Jenner also says he always has been and will continue to be attracted to women.

"I'm not gay; as far as I know I'm heterosexual," Jenner said. "I've never been with a guy."

Later in the show Sawyer spoke with Jenner's children from his first two marriages, who all expressed support for their father, with his son Brandon praising his courage.

NPR's Frank DeFord wrote earlier this week about his experience covering Jenner's drive at Olympic gold during the 1976 Montreal games, where he saw hints of Jenner's careful management of his public persona.

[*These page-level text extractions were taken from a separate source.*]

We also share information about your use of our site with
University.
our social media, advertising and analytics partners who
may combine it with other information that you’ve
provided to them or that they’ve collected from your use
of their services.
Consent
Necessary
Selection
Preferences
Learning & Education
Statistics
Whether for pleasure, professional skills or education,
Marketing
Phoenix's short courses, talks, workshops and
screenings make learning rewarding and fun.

"As the public awaits his presumed revelations, Jenner is still invariably and glibly identified by his paternal connection to the Kardashian clan. It's presented almost anecdotally that he won the gold medal for the Olympic decathlon — the 10-event classic of track and field athleticism — in 1976. But back then, he was a glorified champion and called 'the world's greatest athlete.' "Today, few people even know what the decathlon is, but I was with Jenner in Montreal that summer, writing about him when his new life began as the champion. "Jenner knew that Olympic gold medalists had one brief chance at cashing in. So he carefully plotted his path as if he were to win the gold. That context can help us to understand how savvy he is in approaching what appears to be a second great upheaval in his life: his alleged transition to becoming a woman."